In today's Ottawa Citizen there is an article about a word bank in Britain that gathers words that are disappearing from local dialects. One such word is "nesh." This is a word my Father used often in the descriptive phrase, "As nesh as a carrot." In the newspaper article it defines "nesh" as being susceptible to the cold. My Father's use of the word had a more colourful use: it meant that a person, such as a soccer player, was reluctant to commit himself fully in, for example, a full blooded tackle. I suppose this is similar to the usage ascribed to the word in the article, since somebody who is susceptible to cold would wrap themselves up in lots of woollies, turn up the heat in winter, and generally mollycoddle themselves.

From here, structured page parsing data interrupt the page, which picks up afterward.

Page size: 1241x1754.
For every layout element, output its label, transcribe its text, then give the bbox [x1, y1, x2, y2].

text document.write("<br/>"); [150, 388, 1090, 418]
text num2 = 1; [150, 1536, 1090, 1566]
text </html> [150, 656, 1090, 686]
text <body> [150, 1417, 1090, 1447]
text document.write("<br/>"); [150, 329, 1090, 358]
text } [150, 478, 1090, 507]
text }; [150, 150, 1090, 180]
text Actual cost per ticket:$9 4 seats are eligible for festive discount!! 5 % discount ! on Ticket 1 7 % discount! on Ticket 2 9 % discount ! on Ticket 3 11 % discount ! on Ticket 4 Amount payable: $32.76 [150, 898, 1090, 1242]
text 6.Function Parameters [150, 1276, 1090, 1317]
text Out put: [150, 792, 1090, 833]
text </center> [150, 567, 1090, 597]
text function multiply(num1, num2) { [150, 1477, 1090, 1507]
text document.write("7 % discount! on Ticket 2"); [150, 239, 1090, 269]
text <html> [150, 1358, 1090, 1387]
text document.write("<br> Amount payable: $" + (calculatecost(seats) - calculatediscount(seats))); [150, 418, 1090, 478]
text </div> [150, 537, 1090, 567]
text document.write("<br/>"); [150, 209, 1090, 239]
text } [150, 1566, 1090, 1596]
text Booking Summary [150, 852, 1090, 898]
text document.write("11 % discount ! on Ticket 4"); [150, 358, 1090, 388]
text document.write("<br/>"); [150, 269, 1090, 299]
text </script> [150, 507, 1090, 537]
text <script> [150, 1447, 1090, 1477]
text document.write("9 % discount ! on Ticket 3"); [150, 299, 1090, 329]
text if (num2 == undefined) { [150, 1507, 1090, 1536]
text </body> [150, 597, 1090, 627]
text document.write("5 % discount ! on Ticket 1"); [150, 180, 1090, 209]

When I was a young boy, my Dad would take us to see professional soccer as played by the team he supported, Port Vale, a struggling team in the third or fourth division of English Soccer (now called Division Two, three levels beneath the Premier League.) I well remember his colourful descriptions of the abilities of The Vale's players after a particularly disappointing game. Besides labelling several players as "Nesh as Carrots", he would sum up the team's abilities by saying he would not pay them with bottle caps, nailed upside down to a rotten piece of wood!
When we were very young my Dad would hoist us over the turnstiles at the entrance to the soccer stadium. Free admission for young lads! This was particularly done when the turnstile was administered by my Grandfather.